Le regard est aussi tourné vers l’est du continent. Avec la guerre en Ukraine, le “ciel européen” s’est déjà rétréci de plus de 20 %. “Les avions commerciaux ne peuvent plus survoler l’Ukraine, mais aussi des régions frontalières du pays, comme une partie de la Pologne et la Moldavie, développe Giancarlo Buono. Le conflit amène d’autres conséquences. Ces dernières semaines, les exercices militaires de l’Otan se sont ainsi multipliés au-dessus de l’Allemagne. “Les Occidentaux veulent adresser un message politique à la Russie. On montre les muscles, ce qui est logique dans ce genre de situation”. Mais le timing et le lieu de ces exercices militaires (”à la veille de la saison d’été et en plein milieu de l’Europe”) n’arrangent pas les compagnies aériennes. “Pour des raisons de sécurité évidentes, le ciel est alors fermé aux vols commerciaux. On a déjà très peu de marges. On a calculé que durant les exercices prévus en juin au-dessus de l’Allemagne, les compagnies aériennes pourraient dévier jusqu’à 950 vols par jour. C’est un stress supplémentaire à rajouter à celui du risque de grève en France”.
Les transporteurs aériens craignent aussi de devoir rembourser des milliers de passagers pour des annulations ou retards de vols. “On demande davantage de flexibilité aux aéroports et aux autorités européennes. Mais la Commission n’est pas très réceptive. Elle ne considère ainsi pas que ces opérations militaires soient des situations exceptionnelles, vu qu’elles sont planifiées à l’avance, développe le commandant de bord. Nous estimons au contraire que ce sont des exercices dynamiques et donc peu prévisibles. Avec le système de rotation des avions, si votre premier vol est en retard, cela amène des problèmes toute la journée”.
La décroissance ? "C’est quelque chose pour les privilégiés"

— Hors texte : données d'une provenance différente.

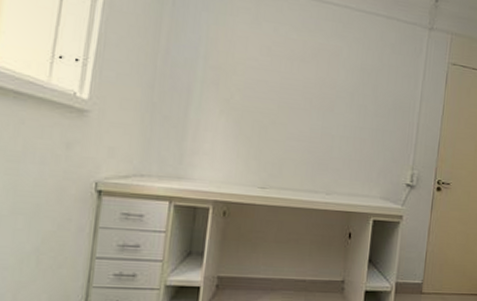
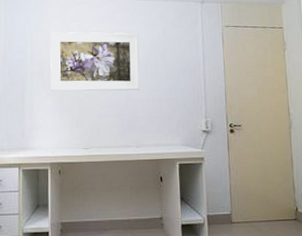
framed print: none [226,29,349,125] -> present [50,32,140,91]

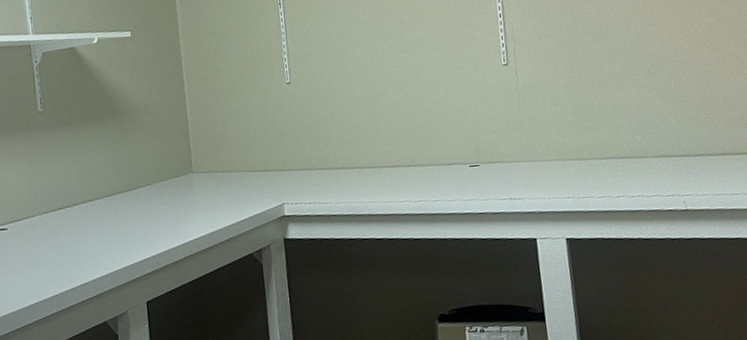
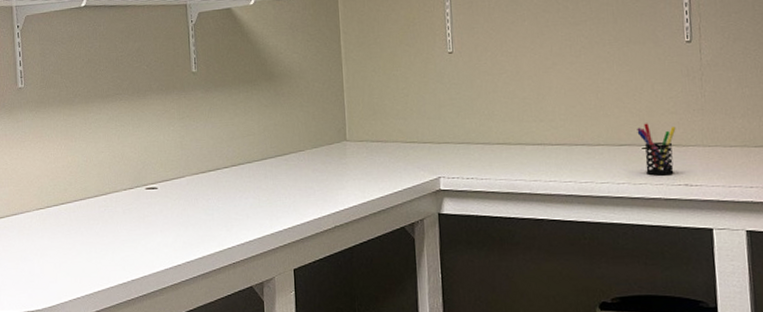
pen holder: none [463,142,499,191] -> present [637,123,676,176]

Largement dans le rouge durant la période de Covid, les compagnies aériennes retrouvent des couleurs. Au niveau mondial, les transporteurs aériens devraient dégager cette année 9,8 milliards de dollars de bénéfice net – soit le double de ce qu’envisageait jusqu’alors l’Iata. Ce sont surtout les transporteurs nord-américains, européens et moyen-orientaux qui engrangent des bénéfices. La forte hausse du prix des billets d’avion (“nos passagers n’ont jamais dépensé autant d’argent”, dixit Carsten Spohr, le patron de Lufthansa) n’est sans doute pas étrangère à ces bons résultats. “Pour moi, une hausse des prix est une mauvaise chose, explique Marie Owens Thomsen, cheffe économiste de l’Iata. Il faut garder le transport aérien accessible à tout le monde”. Est-il possible de combiner croissance et objectifs climatiques ? Oui, selon l’économiste. “J’entends parler de décroissance. Mais c’est quelque chose pour les privilégiés en Europe. Les populations d’Afrique, d’Asie, d’Amérique du Sud, d’Australie… ont besoin du transport aérien. L’humanité doit garder une aviation et la rendre durable”.